(Kayıtlı veriler)
━━━━━━━━

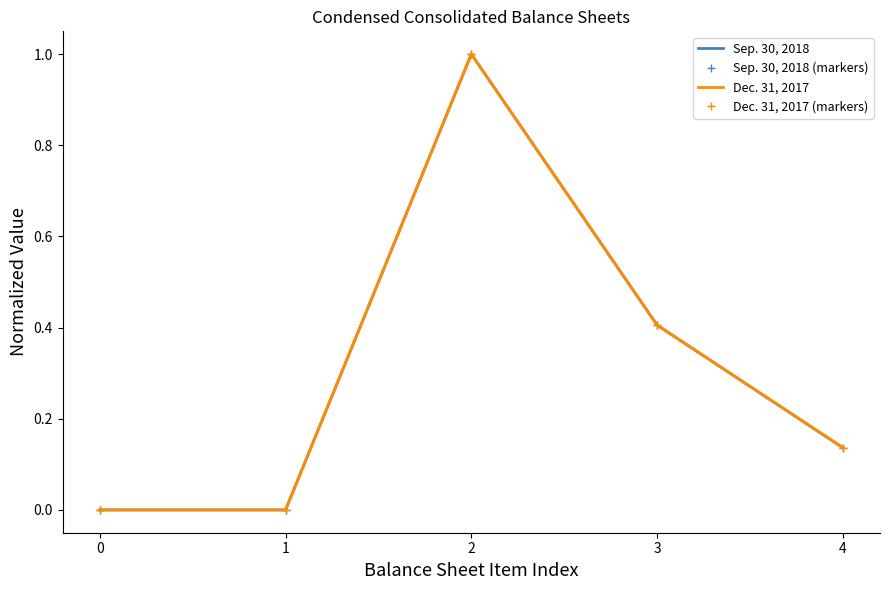

Reading left to right, list all the values displayed in this chart.

Sep. 30, 2018: 0=0.0	1=0.0	2=1.0	3=0.4	4=0.1
Sep. 30, 2018 (markers): 0=0.0	1=0.0	2=1.0	3=0.4	4=0.1
Dec. 31, 2017: 0=0.0	1=0.0	2=1.0	3=0.4	4=0.1
Dec. 31, 2017 (markers): 0=0.0	1=0.0	2=1.0	3=0.4	4=0.1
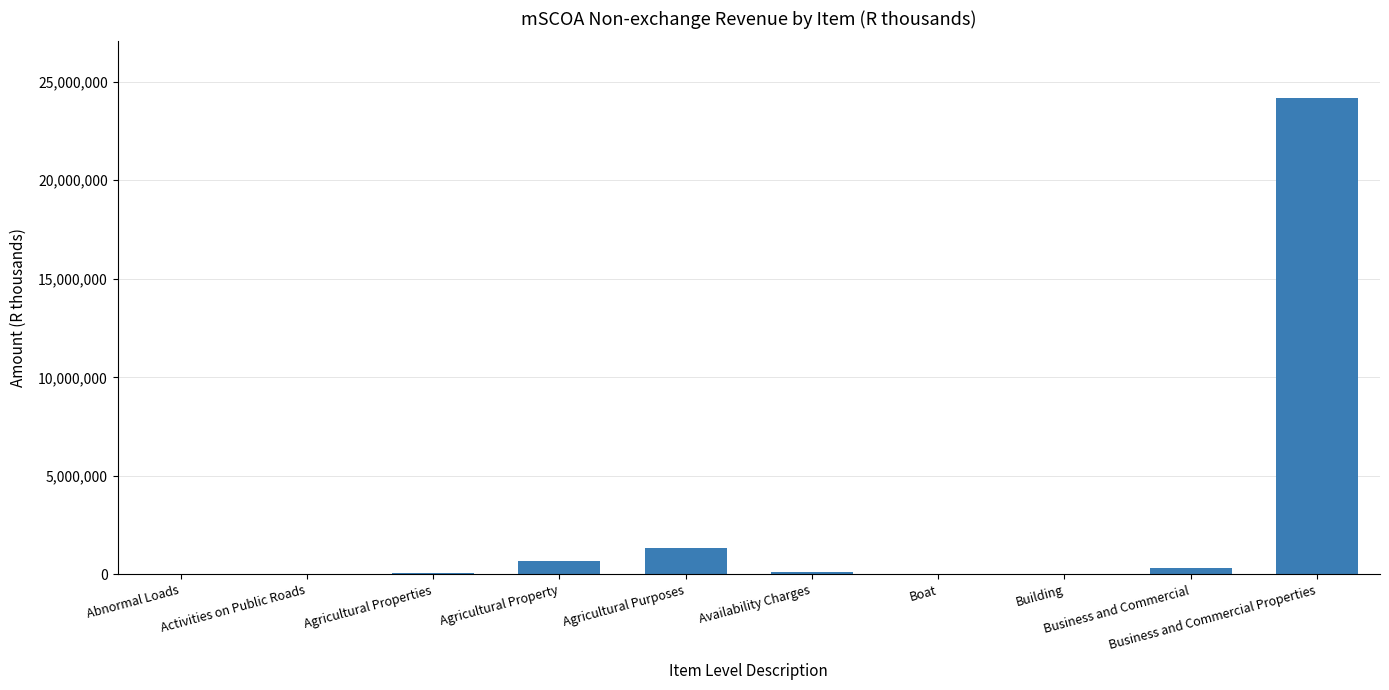

Count the number of categories in the chart.

10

━━━━━━━━

(Görev yönergesi) Yukarıdaki materyalin tüm satırlarını hiçbir değişiklik yapmadan yeniden verin, ancak resimleri yanıtınıza almayın.

(Ayrıntılı çözüm)
Reading left to right, list all the values displayed in this chart.

Sep. 30, 2018: 0=0.0	1=0.0	2=1.0	3=0.4	4=0.1
Sep. 30, 2018 (markers): 0=0.0	1=0.0	2=1.0	3=0.4	4=0.1
Dec. 31, 2017: 0=0.0	1=0.0	2=1.0	3=0.4	4=0.1
Dec. 31, 2017 (markers): 0=0.0	1=0.0	2=1.0	3=0.4	4=0.1

Count the number of categories in the chart.

10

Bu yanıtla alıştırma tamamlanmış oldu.